Stored items:
Start of Block

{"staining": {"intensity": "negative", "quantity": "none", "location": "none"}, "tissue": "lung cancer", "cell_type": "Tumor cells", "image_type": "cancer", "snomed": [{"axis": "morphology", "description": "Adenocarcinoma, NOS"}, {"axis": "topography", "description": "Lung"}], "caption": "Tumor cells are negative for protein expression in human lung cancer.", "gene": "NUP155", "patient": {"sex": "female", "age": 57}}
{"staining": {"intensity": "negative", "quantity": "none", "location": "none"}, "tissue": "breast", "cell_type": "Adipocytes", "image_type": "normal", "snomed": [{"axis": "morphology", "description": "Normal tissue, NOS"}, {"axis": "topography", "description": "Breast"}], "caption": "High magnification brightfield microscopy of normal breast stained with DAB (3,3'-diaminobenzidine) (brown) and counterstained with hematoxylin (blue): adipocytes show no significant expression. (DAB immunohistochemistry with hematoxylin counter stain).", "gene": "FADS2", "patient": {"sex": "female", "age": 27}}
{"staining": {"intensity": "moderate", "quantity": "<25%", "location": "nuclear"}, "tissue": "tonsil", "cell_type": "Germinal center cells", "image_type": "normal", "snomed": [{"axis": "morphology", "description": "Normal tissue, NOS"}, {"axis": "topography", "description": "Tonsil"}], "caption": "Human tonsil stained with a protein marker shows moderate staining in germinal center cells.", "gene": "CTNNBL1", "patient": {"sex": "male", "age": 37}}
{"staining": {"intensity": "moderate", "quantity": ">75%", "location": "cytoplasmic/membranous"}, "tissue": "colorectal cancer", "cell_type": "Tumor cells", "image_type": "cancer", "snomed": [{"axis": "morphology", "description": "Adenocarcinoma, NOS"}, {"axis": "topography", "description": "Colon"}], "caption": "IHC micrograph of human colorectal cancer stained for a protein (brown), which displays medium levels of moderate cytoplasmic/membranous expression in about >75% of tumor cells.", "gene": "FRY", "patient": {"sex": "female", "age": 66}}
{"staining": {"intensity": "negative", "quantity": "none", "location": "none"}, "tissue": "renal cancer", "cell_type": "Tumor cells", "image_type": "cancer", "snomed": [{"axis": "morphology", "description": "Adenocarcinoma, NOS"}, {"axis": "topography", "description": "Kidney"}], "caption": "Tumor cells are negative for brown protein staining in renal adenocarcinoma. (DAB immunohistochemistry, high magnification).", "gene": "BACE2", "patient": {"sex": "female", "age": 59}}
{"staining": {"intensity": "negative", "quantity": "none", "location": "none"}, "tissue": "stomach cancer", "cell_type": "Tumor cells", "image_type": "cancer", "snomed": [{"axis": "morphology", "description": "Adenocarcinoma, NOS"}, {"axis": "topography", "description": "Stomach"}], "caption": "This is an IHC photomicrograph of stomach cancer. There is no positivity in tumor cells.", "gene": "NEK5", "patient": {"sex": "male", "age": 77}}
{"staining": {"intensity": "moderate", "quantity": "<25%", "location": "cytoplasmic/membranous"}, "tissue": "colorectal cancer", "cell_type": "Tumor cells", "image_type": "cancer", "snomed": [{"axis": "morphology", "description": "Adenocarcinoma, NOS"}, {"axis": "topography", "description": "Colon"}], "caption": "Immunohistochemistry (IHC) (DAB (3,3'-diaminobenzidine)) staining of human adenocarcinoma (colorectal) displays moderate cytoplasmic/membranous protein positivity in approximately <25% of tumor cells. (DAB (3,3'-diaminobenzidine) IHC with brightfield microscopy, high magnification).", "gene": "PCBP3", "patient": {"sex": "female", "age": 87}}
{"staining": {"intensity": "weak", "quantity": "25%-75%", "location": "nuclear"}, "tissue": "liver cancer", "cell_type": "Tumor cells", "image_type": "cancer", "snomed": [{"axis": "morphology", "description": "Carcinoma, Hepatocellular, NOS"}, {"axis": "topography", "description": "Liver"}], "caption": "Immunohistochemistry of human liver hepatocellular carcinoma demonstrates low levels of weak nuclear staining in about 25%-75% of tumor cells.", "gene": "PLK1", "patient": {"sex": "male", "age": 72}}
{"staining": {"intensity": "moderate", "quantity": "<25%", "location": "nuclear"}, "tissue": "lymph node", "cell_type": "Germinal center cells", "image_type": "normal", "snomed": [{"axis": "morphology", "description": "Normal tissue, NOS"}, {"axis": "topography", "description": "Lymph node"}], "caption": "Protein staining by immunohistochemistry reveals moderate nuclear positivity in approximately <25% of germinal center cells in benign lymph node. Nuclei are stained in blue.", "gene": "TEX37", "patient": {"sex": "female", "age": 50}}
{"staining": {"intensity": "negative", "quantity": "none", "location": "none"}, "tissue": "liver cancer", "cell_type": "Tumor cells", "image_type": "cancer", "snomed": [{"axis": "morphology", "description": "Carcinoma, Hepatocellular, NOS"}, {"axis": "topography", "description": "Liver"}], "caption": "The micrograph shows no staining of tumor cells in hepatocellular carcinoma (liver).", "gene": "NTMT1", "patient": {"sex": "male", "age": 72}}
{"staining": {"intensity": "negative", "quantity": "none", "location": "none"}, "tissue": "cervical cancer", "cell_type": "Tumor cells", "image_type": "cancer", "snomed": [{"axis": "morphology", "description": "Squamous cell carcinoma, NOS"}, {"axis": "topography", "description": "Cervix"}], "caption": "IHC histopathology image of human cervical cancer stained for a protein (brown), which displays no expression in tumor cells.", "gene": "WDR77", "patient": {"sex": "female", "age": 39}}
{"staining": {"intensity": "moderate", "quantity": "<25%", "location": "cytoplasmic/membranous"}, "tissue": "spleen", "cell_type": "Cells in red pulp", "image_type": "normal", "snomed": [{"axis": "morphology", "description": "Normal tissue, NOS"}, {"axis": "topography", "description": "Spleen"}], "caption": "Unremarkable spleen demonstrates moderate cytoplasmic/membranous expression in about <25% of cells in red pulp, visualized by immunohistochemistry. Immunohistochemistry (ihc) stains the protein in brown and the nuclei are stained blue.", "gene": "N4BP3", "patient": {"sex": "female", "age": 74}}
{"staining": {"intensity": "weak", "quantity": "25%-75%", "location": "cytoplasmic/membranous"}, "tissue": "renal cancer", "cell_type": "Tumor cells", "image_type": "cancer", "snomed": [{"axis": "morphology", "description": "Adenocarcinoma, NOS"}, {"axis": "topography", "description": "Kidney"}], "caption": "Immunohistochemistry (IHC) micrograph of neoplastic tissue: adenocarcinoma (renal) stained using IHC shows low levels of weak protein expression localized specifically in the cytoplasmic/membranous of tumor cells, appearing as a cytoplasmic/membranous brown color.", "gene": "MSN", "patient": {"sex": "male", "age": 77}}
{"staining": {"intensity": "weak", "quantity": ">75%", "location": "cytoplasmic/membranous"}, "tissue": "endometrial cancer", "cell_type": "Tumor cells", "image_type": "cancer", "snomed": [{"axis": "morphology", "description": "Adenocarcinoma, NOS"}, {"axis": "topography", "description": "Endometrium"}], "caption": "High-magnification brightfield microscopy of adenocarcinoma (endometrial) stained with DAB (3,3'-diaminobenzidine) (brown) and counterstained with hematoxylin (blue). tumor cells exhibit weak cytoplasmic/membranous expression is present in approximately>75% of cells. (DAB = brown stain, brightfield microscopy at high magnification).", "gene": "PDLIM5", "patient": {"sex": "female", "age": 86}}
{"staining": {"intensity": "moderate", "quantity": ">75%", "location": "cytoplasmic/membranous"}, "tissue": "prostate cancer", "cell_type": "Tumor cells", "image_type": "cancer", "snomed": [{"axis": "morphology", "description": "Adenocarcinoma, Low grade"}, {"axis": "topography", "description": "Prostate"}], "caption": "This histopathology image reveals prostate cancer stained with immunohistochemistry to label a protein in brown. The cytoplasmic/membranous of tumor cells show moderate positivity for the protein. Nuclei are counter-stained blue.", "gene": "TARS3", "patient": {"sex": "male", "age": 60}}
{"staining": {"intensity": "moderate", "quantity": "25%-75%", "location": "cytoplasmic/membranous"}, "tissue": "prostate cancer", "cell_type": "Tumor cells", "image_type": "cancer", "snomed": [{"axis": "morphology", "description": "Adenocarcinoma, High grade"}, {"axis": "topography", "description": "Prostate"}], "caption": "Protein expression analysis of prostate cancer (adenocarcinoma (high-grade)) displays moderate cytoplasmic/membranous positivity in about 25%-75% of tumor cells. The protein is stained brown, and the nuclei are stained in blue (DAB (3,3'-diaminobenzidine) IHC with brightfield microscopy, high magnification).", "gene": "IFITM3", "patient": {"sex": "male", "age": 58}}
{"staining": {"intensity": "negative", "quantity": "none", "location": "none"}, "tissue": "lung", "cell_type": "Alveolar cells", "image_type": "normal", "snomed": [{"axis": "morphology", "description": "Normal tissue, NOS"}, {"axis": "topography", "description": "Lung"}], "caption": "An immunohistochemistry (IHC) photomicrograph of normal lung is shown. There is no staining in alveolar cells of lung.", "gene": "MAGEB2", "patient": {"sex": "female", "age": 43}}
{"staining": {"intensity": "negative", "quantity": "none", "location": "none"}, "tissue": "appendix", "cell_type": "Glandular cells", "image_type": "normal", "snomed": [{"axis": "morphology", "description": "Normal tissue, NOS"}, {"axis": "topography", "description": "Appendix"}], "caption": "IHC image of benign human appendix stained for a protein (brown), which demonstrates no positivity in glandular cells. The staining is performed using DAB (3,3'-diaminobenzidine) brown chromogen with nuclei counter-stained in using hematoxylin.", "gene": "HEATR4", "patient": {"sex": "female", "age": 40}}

End of Block

Activity
Which lines above hold the string "Lung"? Please copy all of them.

Reply to the exercise
{"staining": {"intensity": "negative", "quantity": "none", "location": "none"}, "tissue": "lung cancer", "cell_type": "Tumor cells", "image_type": "cancer", "snomed": [{"axis": "morphology", "description": "Adenocarcinoma, NOS"}, {"axis": "topography", "description": "Lung"}], "caption": "Tumor cells are negative for protein expression in human lung cancer.", "gene": "NUP155", "patient": {"sex": "female", "age": 57}}
{"staining": {"intensity": "negative", "quantity": "none", "location": "none"}, "tissue": "lung", "cell_type": "Alveolar cells", "image_type": "normal", "snomed": [{"axis": "morphology", "description": "Normal tissue, NOS"}, {"axis": "topography", "description": "Lung"}], "caption": "An immunohistochemistry (IHC) photomicrograph of normal lung is shown. There is no staining in alveolar cells of lung.", "gene": "MAGEB2", "patient": {"sex": "female", "age": 43}}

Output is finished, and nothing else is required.